Ville de demain pour une ville durable et désirable

Dossier : Dossier FFEMagazine N°706 Juin/Juillet 2015
Par Eric MAZOYER

Bouygues Immobilier est entré dans une nouvelle ère…

En effet. Nous avons pour ambition dans les cinq ans à venir de passer de l’échelle du promoteur, à celle du développeur opérateur urbain, dans le cadre de la réalisation de quartiers intelligents.

Pour cela, nous avons créé une marque, UrbanEra, qui développe des quartiers à très forte mixité d’usage et intergénérationnelle. L’objectif est de concevoir des quartiers dans lesquels l’intégration du numérique permet à des bâtiments à haute performance énergétique de communiquer entre eux, d’échanger des informations (besoins en énergie, stockage de l’énergie, mutualisation des parkings, etc.), de manière à offrir aux habitants de nouveaux usages et de nouveaux services urbains.

Ce projet est l’aboutissement de notre savoir-faire depuis le lancement de nos immeubles à énergie positive en 2008 avec la marque Green Office®. Près d’une vingtaine d’opérations sont aujourd’hui en cours.

Justement, quels sont les projets concrets en cours ?

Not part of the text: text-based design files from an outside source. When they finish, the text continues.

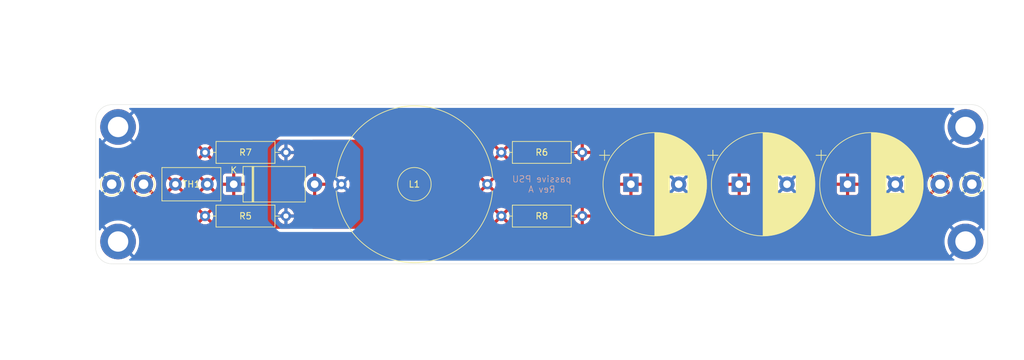
<source format=kicad_pcb>
(kicad_pcb
	(version 20241229)
	(generator "pcbnew")
	(generator_version "9.0")
	(general
		(thickness 1.6)
		(legacy_teardrops no)
	)
	(paper "A4")
	(layers
		(0 "F.Cu" signal)
		(2 "B.Cu" signal)
		(9 "F.Adhes" user "F.Adhesive")
		(11 "B.Adhes" user "B.Adhesive")
		(13 "F.Paste" user)
		(15 "B.Paste" user)
		(5 "F.SilkS" user "F.Silkscreen")
		(7 "B.SilkS" user "B.Silkscreen")
		(1 "F.Mask" user)
		(3 "B.Mask" user)
		(17 "Dwgs.User" user "User.Drawings")
		(19 "Cmts.User" user "User.Comments")
		(21 "Eco1.User" user "User.Eco1")
		(23 "Eco2.User" user "User.Eco2")
		(25 "Edge.Cuts" user)
		(27 "Margin" user)
		(31 "F.CrtYd" user "F.Courtyard")
		(29 "B.CrtYd" user "B.Courtyard")
		(35 "F.Fab" user)
		(33 "B.Fab" user)
		(39 "User.1" user)
		(41 "User.2" user)
		(43 "User.3" user)
		(45 "User.4" user)
	)
	(setup
		(pad_to_mask_clearance 0)
		(allow_soldermask_bridges_in_footprints no)
		(tenting front back)
		(pcbplotparams
			(layerselection 0x00000000_00000000_55555555_5755f5ff)
			(plot_on_all_layers_selection 0x00000000_00000000_00000000_00000000)
			(disableapertmacros no)
			(usegerberextensions yes)
			(usegerberattributes no)
			(usegerberadvancedattributes no)
			(creategerberjobfile no)
			(dashed_line_dash_ratio 12.000000)
			(dashed_line_gap_ratio 3.000000)
			(svgprecision 4)
			(plotframeref no)
			(mode 1)
			(useauxorigin no)
			(hpglpennumber 1)
			(hpglpenspeed 20)
			(hpglpendiameter 15.000000)
			(pdf_front_fp_property_popups yes)
			(pdf_back_fp_property_popups yes)
			(pdf_metadata yes)
			(pdf_single_document no)
			(dxfpolygonmode yes)
			(dxfimperialunits yes)
			(dxfusepcbnewfont yes)
			(psnegative no)
			(psa4output no)
			(plot_black_and_white yes)
			(sketchpadsonfab no)
			(plotpadnumbers no)
			(hidednponfab no)
			(sketchdnponfab yes)
			(crossoutdnponfab yes)
			(subtractmaskfromsilk yes)
			(outputformat 1)
			(mirror no)
			(drillshape 0)
			(scaleselection 1)
			(outputdirectory "Gerbers/")
		)
	)
	(net 0 "")
	(net 1 "Net-(J3-Pin_1)")
	(net 2 "GND")
	(net 3 "Net-(D1-A)")
	(net 4 "Net-(D1-K)")
	(net 5 "Net-(J1-Pin_1)")
	(net 6 "Net-(R5-Pad1)")
	(footprint "Inductor_THT:L_Radial_D24.4mm_P22.90mm_Murata_1400series" (layer "F.Cu") (at 88.555 80))
	(footprint "Capacitor_THT:CP_Radial_D16.0mm_P7.50mm" (layer "F.Cu") (at 150.987246 80))
	(footprint "TestPoint:TestPoint_THTPad_D3.0mm_Drill1.5mm" (layer "F.Cu") (at 57.5 80))
	(footprint "Capacitor_THT:C_Disc_D9.0mm_W5.0mm_P5.00mm" (layer "F.Cu") (at 62.5 80))
	(footprint "TestPoint:TestPoint_THTPad_D3.0mm_Drill1.5mm" (layer "F.Cu") (at 187.5 80))
	(footprint "Resistor_THT:R_Axial_DIN0309_L9.0mm_D3.2mm_P12.70mm_Horizontal" (layer "F.Cu") (at 67.15 85))
	(footprint "Resistor_THT:R_Axial_DIN0309_L9.0mm_D3.2mm_P12.70mm_Horizontal" (layer "F.Cu") (at 67.15 75))
	(footprint "Capacitor_THT:CP_Radial_D16.0mm_P7.50mm" (layer "F.Cu") (at 167.987246 80))
	(footprint "TestPoint:TestPoint_THTPad_D3.0mm_Drill1.5mm" (layer "F.Cu") (at 52.5 80))
	(footprint "Resistor_THT:R_Axial_DIN0309_L9.0mm_D3.2mm_P12.70mm_Horizontal" (layer "F.Cu") (at 113.65 75))
	(footprint "Resistor_THT:R_Axial_DIN0309_L9.0mm_D3.2mm_P12.70mm_Horizontal" (layer "F.Cu") (at 113.65 85))
	(footprint "MountingHole:MountingHole_3.2mm_M3_DIN965_Pad_TopBottom" (layer "F.Cu") (at 186.5 89))
	(footprint "Capacitor_THT:CP_Radial_D16.0mm_P7.50mm" (layer "F.Cu") (at 133.987246 80))
	(footprint "TestPoint:TestPoint_THTPad_D3.0mm_Drill1.5mm"
		(layer "F.Cu")
		(uuid "aa4ffac8-342b-43b5-9481-a93d12dbcadb")
		(at 182.5 80)
		(descr "THT pad as test Point, diameter 3.0mm, hole diameter 1.5mm")
		(tags "test point THT pad")
		(property "Reference" "J3"
			(at 0 -2.398 0)
			(layer "F.SilkS")
			(hide yes)
			(uuid "01a2058c-c7f3-469a-98a9-d6af014b7751")
			(effects
				(font
					(size 1 1)
					(thickness 0.15)
				)
			)
		)
		(property "Value" "Conn_01x01"
			(at 0 2.55 0)
			(layer "F.Fab")
			(uuid "df852bb1-d78f-46c9-98f5-6f61ddc2f63d")
			(effects
				(font
					(size 1 1)
					(thickness 0.15)
				)
			)
		)
		(property "Datasheet" ""
			(at 0 0 0)
			(unlocked yes)
			(layer "F.Fab")
			(hide yes)
			(uuid "382fc846-ca04-4660-b147-2350639cc732")
			(effects
				(font
					(size 1.27 1.27)
					(thickness 0.15)
				)
			)
		)
		(propert
... [136713 chars truncated]
</source>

Pour n’en citer que deux, nous allons mettre en service en septembre 2015 le premier ilot à énergie positive, à Lyon Confluence, avec des immeubles mixtes regroupant bureaux, commerces et logements qui communiqueront entre eux, un projet réalisé avec des partenaires japonais, le NEDO et le groupe Toshiba.

Une grande première en Europe ! Un autre projet à plus grande échelle encore verra le jour à Nanterre, avec cette fois un vrai morceau de ville, qui intègrera un centre commercial, des cinémas, des logements, des bureaux.

Que faire des immeubles et quartiers anciens ? Faut-il repartir de zéro ?

Il ne s’agit évidemment pas de systématiquement raser la ville pour la reconstruire. L’important est de savoir rénover, ce que nous faisons avec notre démarche Rehagreen®. L’objectif est de réhabiliter les immeubles existants dans un objectif de valorisation du bien en visant les certifications et les labels les plus exigeants (HQE®, Breeam, Leed, etc.) sur des actifs rénovés à faible consommation énergétique.

Quels sont les principaux défis à relever pour écrire cette nouvelle page ?

Nous devons respecter des règles essentielles, comme le fait de ne pas réduire le confort des occupants, ou de faire en sorte que la construction de ces quartiers n’engendre pas de surcoût. Bien entendu, nous faisons aussi face à des contraintes.

Tout d’abord, le secteur du BTP est un secteur dans lequel les temps sont longs, et lorsqu’on prévoit d’intégrer du soft intelligent, du photovoltaïque ou autres, il faut être capable de faire évoluer les technologies tout au long du projet et de concevoir des immeubles « plug & play ». Il convient d’intégrer de la flexibilité, de la réversibilité.

Autre enjeu, la ville de demain sera nécessairement la réussite de la mise en synergie du public et du privé. Il est important que la France apprenne à écrire les règles entre ces deux mondes, pour développer des partenariats urbains intelligents.

On imagine à quel point ces projets doivent être stimulants…

C’est une aventure humaine extraordinaire pour nos collaborateurs, et notamment pour les nouvelles générations, qui ont été bercées par le numérique.

Elles s’aperçoivent que nos vieux métiers de bâtisseurs intègrent des possibilités de faire autrement, de faire du béton intelligent.